Supplied text =
━━━━━━━━━━━━━━━━━━━━━━━━━━━━━━
It really is a rather large list. To be fair, we can probably remove the likes of Lagares, Young, Duda, d’Arnaud, and Quintanilla because they were mostly starters during their time on the roster. You can probably say the same about Ankiel and Tejada, too. See how this gets murky? Regardless, the only true bench player on that list who provided above average production was Satin with his OPS+ of 123. Turner provided a league average OPS+, which is nice from a utility player. Nobody else with significant playing time was particularly impressive. In fact, most of them were downright terrible.

At this point it’s really too early to even speculate who could be fighting for bench spots on the team. Several of the names in the above table will certainly be in the mix, including Satin, Brown, Quintanilla, Flores, Young, and Recker. Mets fans can only hope that whatever form the bench takes will provide more production in 2014, and having a fairly solid starting lineup could help with that.

6 comments for “Taking stock: The Mets’ 2014 bench

  1. Joe Vasile
    February 9, 2014 at 9:55 am

    Really enjoyed this series, Rob. I think your Satin, Brown, Q, Flores, Young Jr. and Recker bench would be pretty decent as far as having 5 guys who fill in well enough in a pinch. One thing to remember, is that if these players were capable (with the exception of Satin, for more complex reasons) of providing consistently above average OPS+-es, they would be starting players, not bench guys. An average OPS+ of say, 90 (to pick a number at random) wouldn’t be terrible out of a bench. Of those five players, Satin and Flores have enough of a bat to be better than league average, and I have confidence that Brown, Recker and Young Jr. can repeat their performances in 2014 if given the chance.

    The only issue comes in with the first base situation. The loser of the Davis-Duda competition will likely take up a spot on the bench (hard to see either one going down to AAA to start the season), which means Brown is probably the odd-man out. Bench depth is a good problem to have.

    • February 10, 2014 at 4:47 am

      Thanks, Joe! Very good point regarding expected bench production. Having them all hover around 90 would probably be a win here. The other thing I think is important to remember is that, for some of these guys, they might have just simply been over exposed because of the amount of playing time they ultimately got.

  2. Rev.Al
    February 9, 2014 at 10:26 am

    I thought for awhile? Turner /Baxter /Valdespin /Cowgill, were keepers. So! I will take off my G.M. hat now!

  3. Metsense
    February 9, 2014 at 12:43 pm

    The research that Brian and Name did regarding the outfield emphasizes the importance of bench strength.
    Satin appears to be a lock as the corner infielder backup and platoon first baseman.
    Recker and Teagarden are both power hitting backup catchers so having the loser as AAA insurance is a luxury along with Centeno.
━━━━━━━━━━━━━━━━━━━━━━━━━━━━━━
Data extracts =
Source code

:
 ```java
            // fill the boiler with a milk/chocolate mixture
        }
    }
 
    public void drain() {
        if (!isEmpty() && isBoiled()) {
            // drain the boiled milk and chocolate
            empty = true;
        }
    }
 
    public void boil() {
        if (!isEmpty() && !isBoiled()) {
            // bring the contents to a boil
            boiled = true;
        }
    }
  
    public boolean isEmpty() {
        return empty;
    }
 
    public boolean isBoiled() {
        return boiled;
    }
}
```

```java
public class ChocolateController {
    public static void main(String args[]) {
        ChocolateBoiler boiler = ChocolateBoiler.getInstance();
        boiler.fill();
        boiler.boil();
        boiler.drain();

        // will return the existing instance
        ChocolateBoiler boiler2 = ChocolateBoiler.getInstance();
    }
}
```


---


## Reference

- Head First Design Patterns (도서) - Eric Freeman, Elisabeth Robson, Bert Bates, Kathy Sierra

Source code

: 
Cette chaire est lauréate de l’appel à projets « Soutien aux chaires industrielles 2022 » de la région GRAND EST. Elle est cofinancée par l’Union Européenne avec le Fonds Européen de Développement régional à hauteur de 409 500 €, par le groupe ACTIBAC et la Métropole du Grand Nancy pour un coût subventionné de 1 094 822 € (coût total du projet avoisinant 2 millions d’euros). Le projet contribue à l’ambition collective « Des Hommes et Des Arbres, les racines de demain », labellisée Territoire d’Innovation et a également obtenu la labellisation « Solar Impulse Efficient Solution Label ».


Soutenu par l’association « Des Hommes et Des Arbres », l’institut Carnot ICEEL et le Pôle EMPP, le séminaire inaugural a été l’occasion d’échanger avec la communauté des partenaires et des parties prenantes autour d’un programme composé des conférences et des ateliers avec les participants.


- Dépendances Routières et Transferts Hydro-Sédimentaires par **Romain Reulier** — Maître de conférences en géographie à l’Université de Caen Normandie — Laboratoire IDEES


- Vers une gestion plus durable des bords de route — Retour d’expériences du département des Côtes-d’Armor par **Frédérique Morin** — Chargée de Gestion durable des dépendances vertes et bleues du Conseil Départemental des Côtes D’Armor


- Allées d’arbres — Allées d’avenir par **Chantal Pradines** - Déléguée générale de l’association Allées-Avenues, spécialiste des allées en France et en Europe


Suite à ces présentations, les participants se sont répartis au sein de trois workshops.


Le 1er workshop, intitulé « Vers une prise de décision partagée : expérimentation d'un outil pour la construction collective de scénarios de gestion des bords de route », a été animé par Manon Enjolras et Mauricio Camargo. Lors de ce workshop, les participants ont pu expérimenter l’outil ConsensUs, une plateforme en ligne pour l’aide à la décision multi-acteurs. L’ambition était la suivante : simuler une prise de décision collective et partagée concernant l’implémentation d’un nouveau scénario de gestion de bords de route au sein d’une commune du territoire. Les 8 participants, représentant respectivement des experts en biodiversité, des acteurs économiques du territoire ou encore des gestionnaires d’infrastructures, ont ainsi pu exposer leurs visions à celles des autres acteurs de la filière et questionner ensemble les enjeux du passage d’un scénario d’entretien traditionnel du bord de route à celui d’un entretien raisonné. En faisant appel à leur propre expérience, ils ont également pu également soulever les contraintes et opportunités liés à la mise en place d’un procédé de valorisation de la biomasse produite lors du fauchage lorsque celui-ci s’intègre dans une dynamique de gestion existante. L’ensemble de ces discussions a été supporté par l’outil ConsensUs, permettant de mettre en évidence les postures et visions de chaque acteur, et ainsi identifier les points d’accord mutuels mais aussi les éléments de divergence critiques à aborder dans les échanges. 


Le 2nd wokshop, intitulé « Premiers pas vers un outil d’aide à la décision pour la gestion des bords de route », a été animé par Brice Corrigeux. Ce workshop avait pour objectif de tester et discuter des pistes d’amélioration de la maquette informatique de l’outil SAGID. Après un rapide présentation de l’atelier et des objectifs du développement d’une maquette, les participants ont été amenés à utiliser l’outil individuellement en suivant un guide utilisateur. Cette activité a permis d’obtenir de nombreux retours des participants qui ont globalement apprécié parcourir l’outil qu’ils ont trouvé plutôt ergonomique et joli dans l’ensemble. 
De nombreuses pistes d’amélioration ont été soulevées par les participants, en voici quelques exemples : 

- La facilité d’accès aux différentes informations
━━━━━━━━━━━━━━━━━━━━━━━━━━━━━━
Problem statement =
In the Mets bench text, who was the only true bench player with above-average production, and what was his OPS+?

Your response =
Satin, with an OPS+ of 123.